The less effective such partial reforms are found to be by Soviet and East European Communists, the more they will try to induce the US and the West to establish closer economic relations with the East, while broadly advertising their somewhat greater domestic tolerance.
This communist policy poses new but hardly insurmountable challenges to the US and the West. If the West remains unresponsive, its influence in Eastern Europe will sharply decline. Yet the more economic help the West provides to the most flexible East European countries, the more such aid will alleviate pressures now pushing them in the right direction.
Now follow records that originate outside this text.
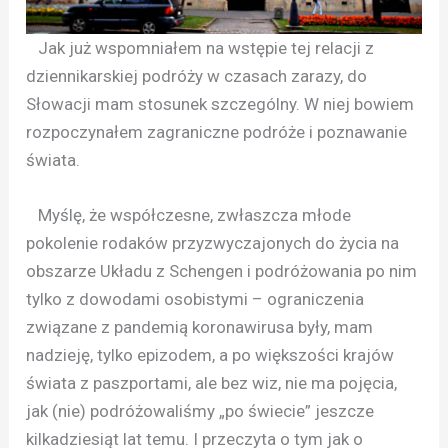
Jak już wspomniałem na wstępie tej relacji z
dziennikarskiej podróży w czasach zarazy, do
Słowacji mam stosunek szczególny. W niej bowiem
rozpoczynałem zagraniczne podróże i poznawanie
świata.
Myślę, że współczesne, zwłaszcza młode
pokolenie rodaków przyzwyczajonych do życia na
obszarze Układu z Schengen i podróżowania po nim
tylko z dowodami osobistymi – ograniczenia
związane z pandemią koronawirusa były, mam
nadzieję, tylko epizodem, a po większości krajów
świata z paszportami, ale bez wiz, nie ma pojęcia,
jak (nie) podróżowaliśmy „po świecie” jeszcze
kilkadziesiąt lat temu. I przeczyta o tym jak o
An effective policy suggests itself: While the US and its allies should actively search for new opportunities to broaden their relations with Eastern Europe, they must make any concessions directly dependent on concrete reforms in the relevant countries and further loosening of the Soviet grip on them. State Department spokesman Charles Redman followed this line the other day in condemning the use of force in Polish strikes and in stating that economic help to that country would be feasible ``only if the difficult economic changes needed are supported by a broad spectrum of Polish society.''
Soviet and East European hard-liners will undoubtedly resist such linkage. Yet reformers would welcome it. They would be helped by it to impose necessary but unpopular economic measures. Growing receptiveness in Poland and Hungary - the largest debtors in the region - to the International Monetary Fund's conditions for providing new economic help to them points in this direction.
The economic situation and prospects for greater political freedoms in Eastern Europe are now more intimately linked than ever before. The inner logic between them should guide US policy.
Milan Svec is senior consultant at the Institute for National Strategic Studies, the National Defense University in Washington.